Cela lui arrive-t-il - exceptionnellement - de prendre quelque liberté avec une demande spéciale vraiment impossible ou inopportune - par exemple si trois chansons de Jean Ferrat sortaient de suite? Lui-même jure que non: «J'ai eu droit à des demandes de Tino Rossi, à la chanson Besame Mucho; je suis prêt à ce qu'on me demande Les corons de Pierre Bachelet. Vous savez, pour ce spectacle en France, je travaille mes gammes et mes dossiers trois ou quatre heures par jour.

«Je prends la lettre B, par exemple, et je passe en revue toutes les chansons de Bécaud. Ou alors je travaille par thème. J'ai beaucoup travaillé Claude François, qui est une immense vedette en France. Ou Jean-Jacques Goldman. J'ai des milliers de chansons dans la tête. Pas l'intégralité des textes, évidemment, mais ce n'est pas le but de l'opération: ce qui est intéressant, c'est de voir comment on improvise l'interprétation d'une chanson à la demande, comment se font spontanément les arrangements, comment mes formidables musiciens sont capables de me suivre simplement à partir d'une indication de tonalité.»

La performance, bien entendu, enthousiasme la salle qui, de rappel en rappel, en réclame toujours une de plus. Ça se termine sur une grande ovation debout. Des gens qui, on l'espère à Juste pour rire, porteront la bonne nouvelle autour d'eux.

Gilbert Rozon ne s'en cache pas: si le spectacle a commencé deux semaines avant la première médiatique du 12 octobre, ce n'est pas seulement pour roder le spectacle, mais surtout pour créer le bouche à oreille qui provoquera la vague souhaitée.

«C'est de propos délibéré, explique-t-il, que nous avons distribué énormément d'invitations entre le 29 septembre et le 10 octobre. Car nous avons avec Gregory le même problème qu'avec Brachetti: ce ne sont pas des artistes dont on peut présenter des extraits de spectacle à la télé.

«Pour Gregory, l'effet d'entraînement se fait progressivement, au bout d'une demi-heure. Or aucune télé ne nous accordera ni 30 ni 20 minutes. La seule façon de le faire connaître, c'est par la rumeur publique. En louant le Dejazet pour sept semaines, on a évidemment pris un risque important. Mais un risque normal de producteur: je suis convaincu que Gregory peut devenir en France une énorme star, un phénomène unique. Mais pour cela il faut lui donner un peu de temps. À partir du 12, on espère engranger des résultats. L'explosion aura peut-être lieu cet automne. Peut-être au printemps prochain.»

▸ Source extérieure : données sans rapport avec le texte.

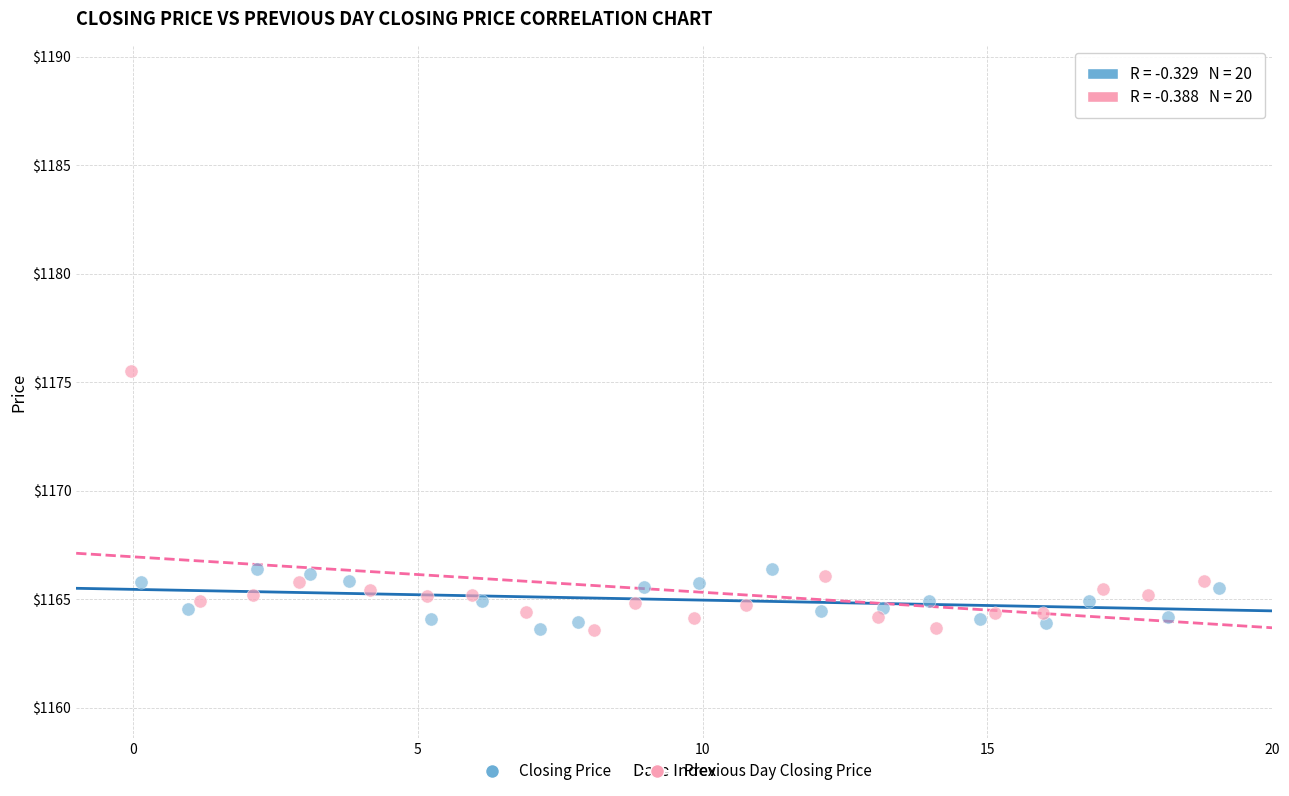

Which series has the largest Y range (max minus min)?

Previous Day Closing Price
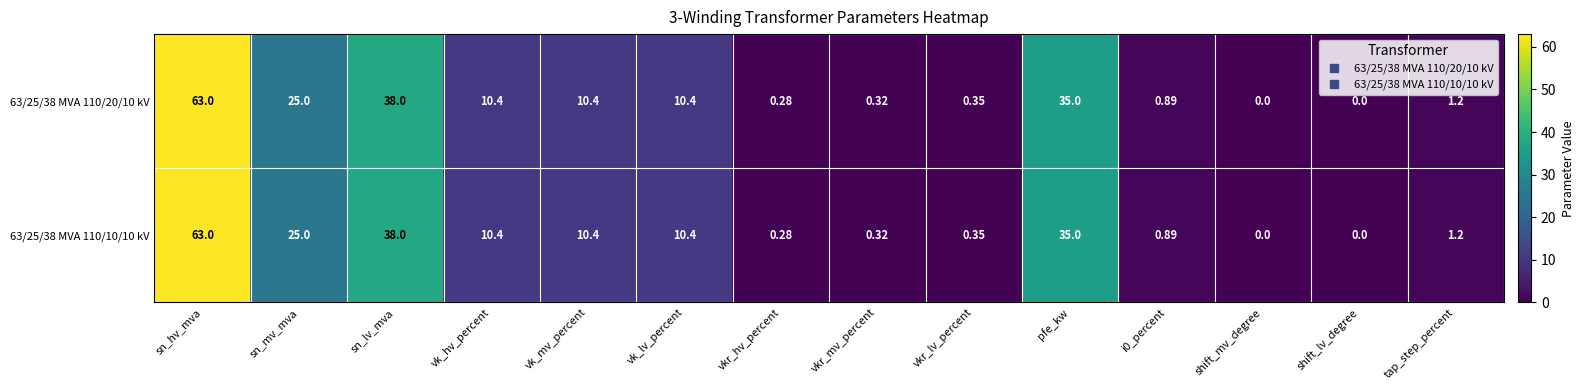

At which label is 63/25/38 MVA 110/20/10 kV closest to 31?

pfe_kw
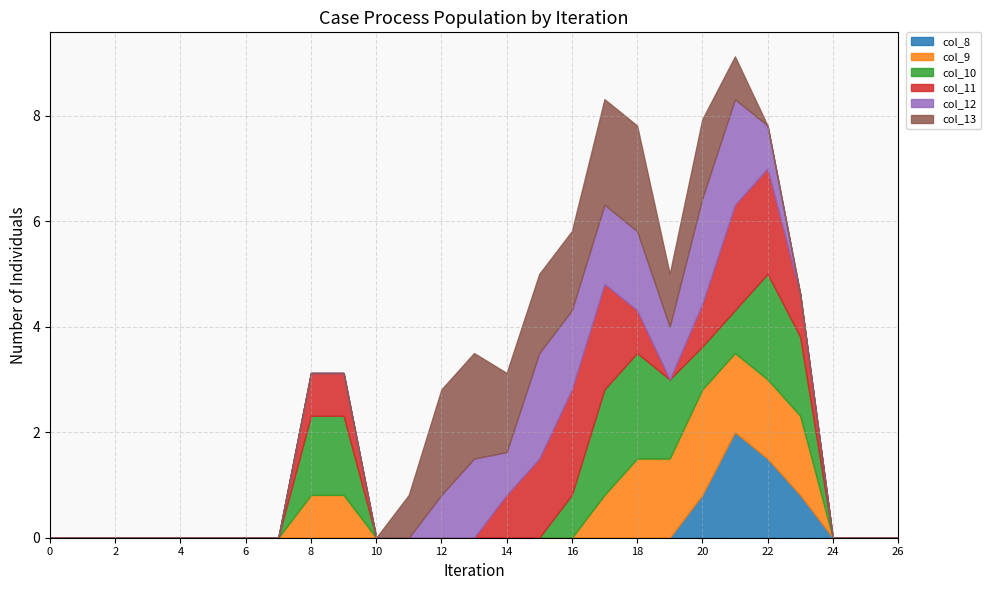

At which category is the sum across all series the highest?

21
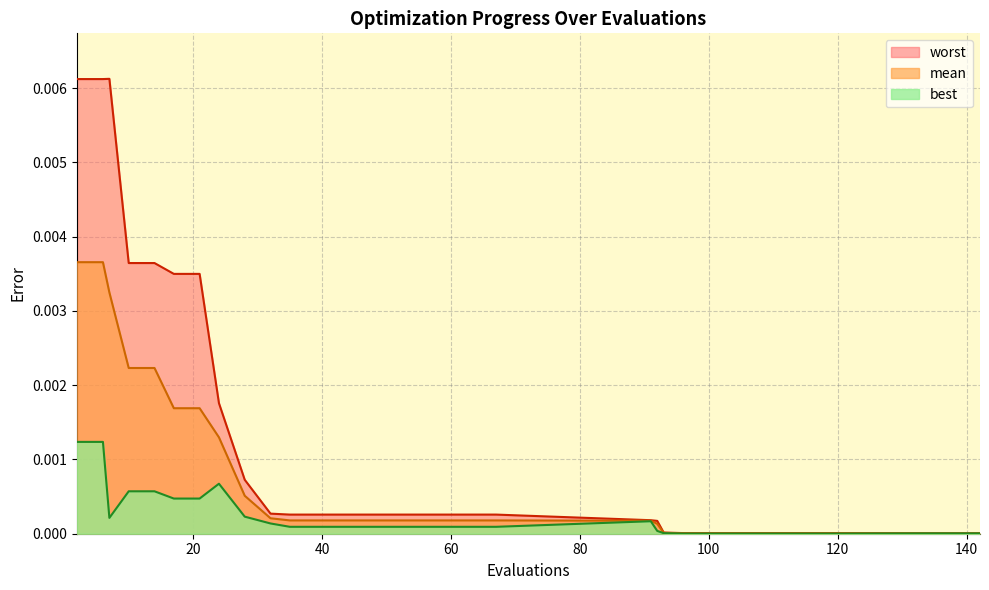

Rank the series by their average value, from highest to lowest.

worst, mean, best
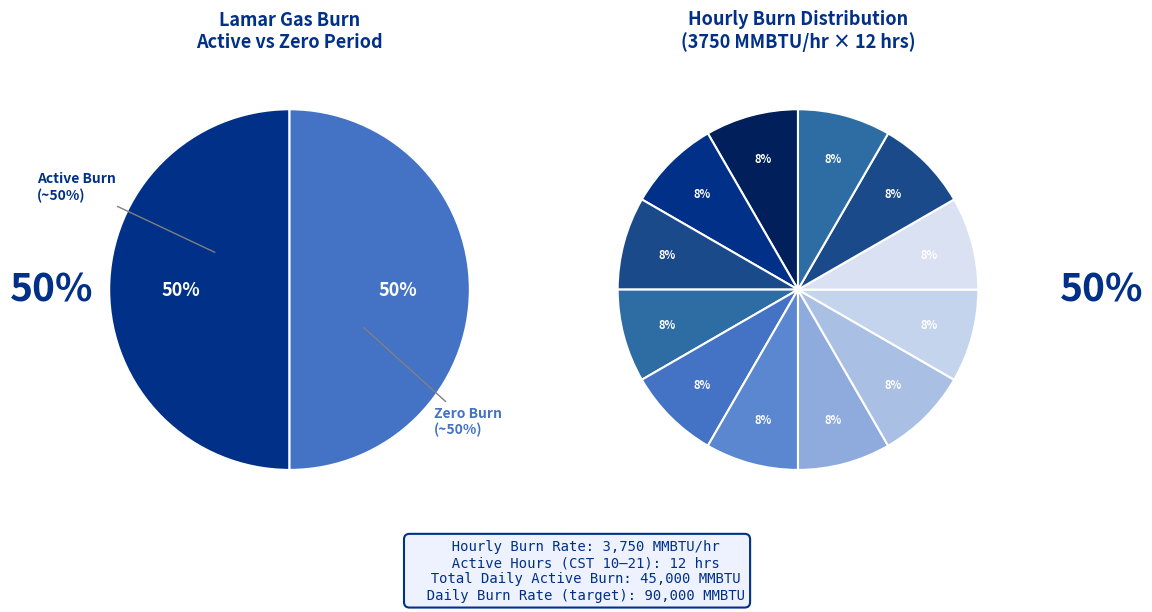

What percentage is the 18 slice, to the nearest percent?

8%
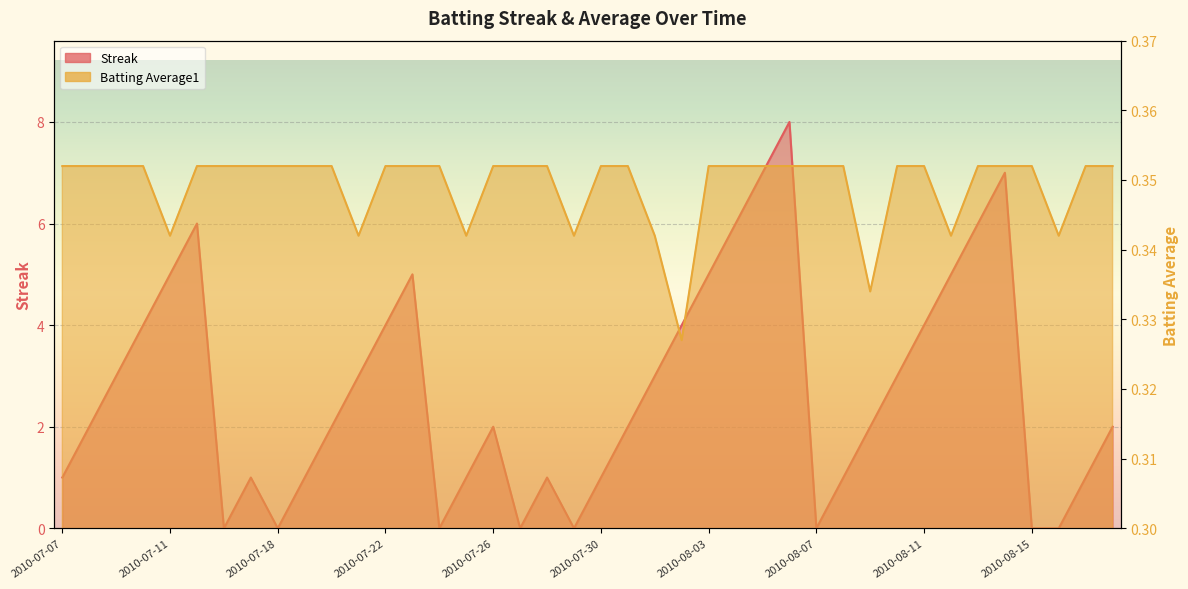

The Batting Average1 series shows 0.4 at 2010-07-16. True or false?

True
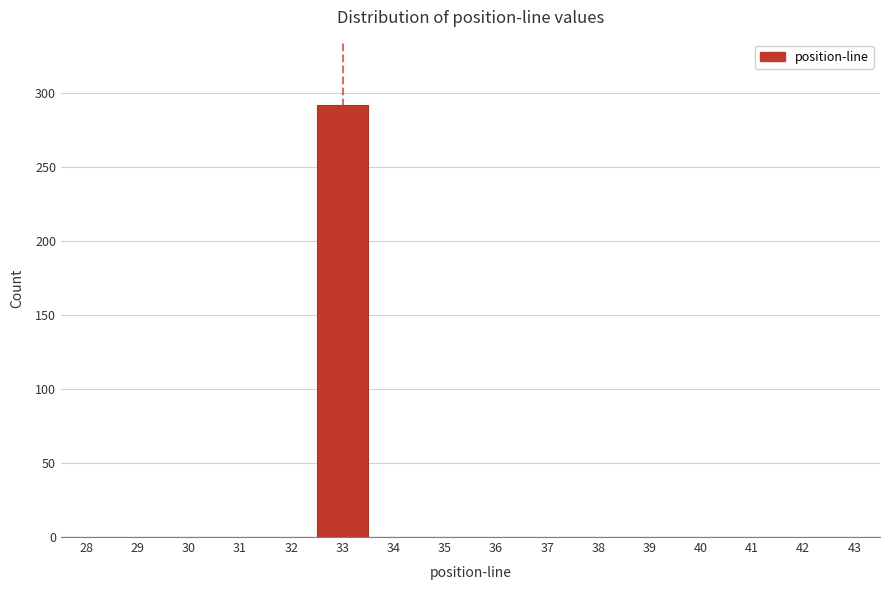

Reading right to left, list all the values displayed in this chart.

43=0	42=0	41=0	40=0	39=0	38=0	37=0	36=0	35=0	34=0	33=292	32=0	31=0	30=0	29=0	28=0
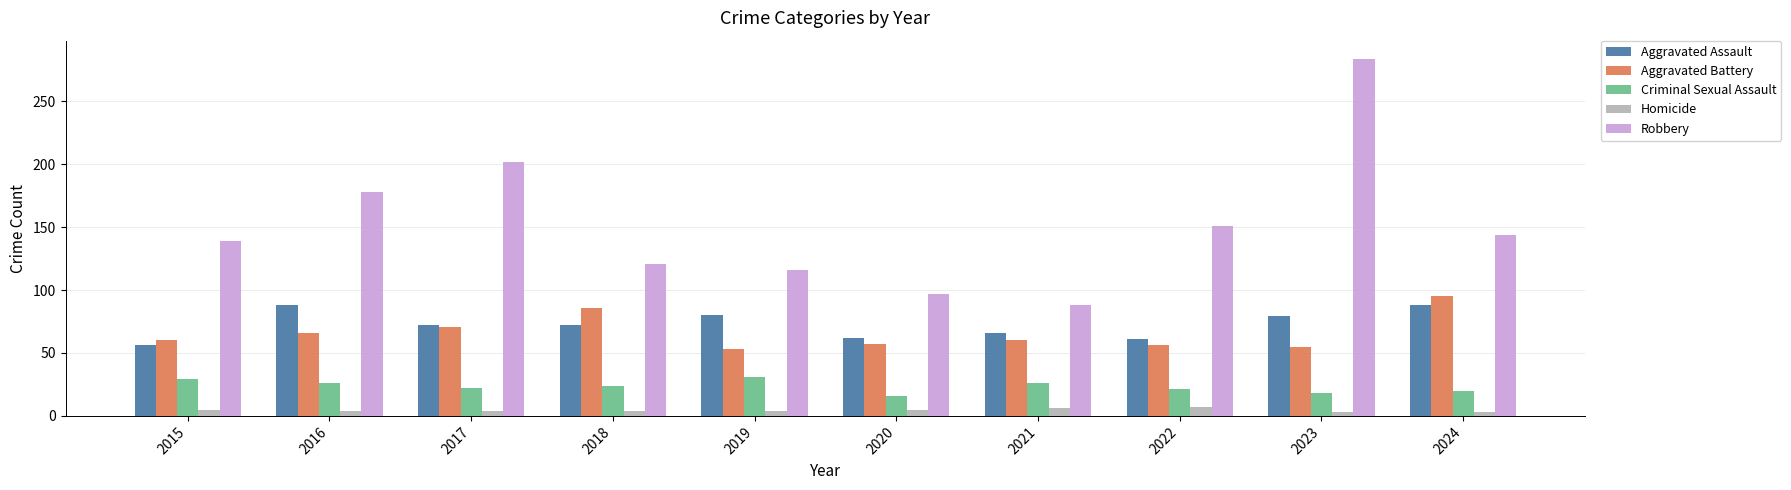

What is the difference between the second highest and minimum values in the Criminal Sexual Assault series?

13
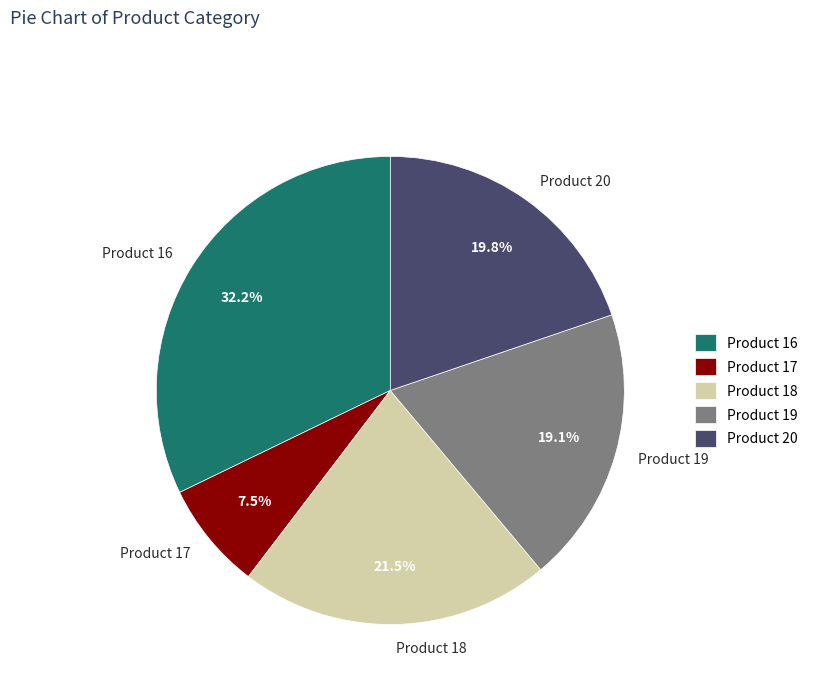

Approximately how many times larger is the value at Product 17 compared to Product 18?

0.3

L'étonnant performeur, qui était à l'origine un musicien de formation classique, a délibérément accepté de repartir du bas de l'échelle pour conquérir Paris et la France: «Pour moi, dit-il, c'est une façon de boucler la boucle que de me produire à Paris. Vous savez pourquoi? Parce que je garde le souvenir de ce que l'une des premières stars occidentales, au XIXe siècle, était un pianiste virtuose du nom de Franz Liszt. Il venait dans de grands théâtres à Paris, jouait quelques-unes de ses oeuvres et, aussitôt après, exécutait au piano les demandes spéciales du public comme la Septième de Beethoven, l'ouverture de Don Giovanni. L'image de Liszt m'a toujours fasciné.»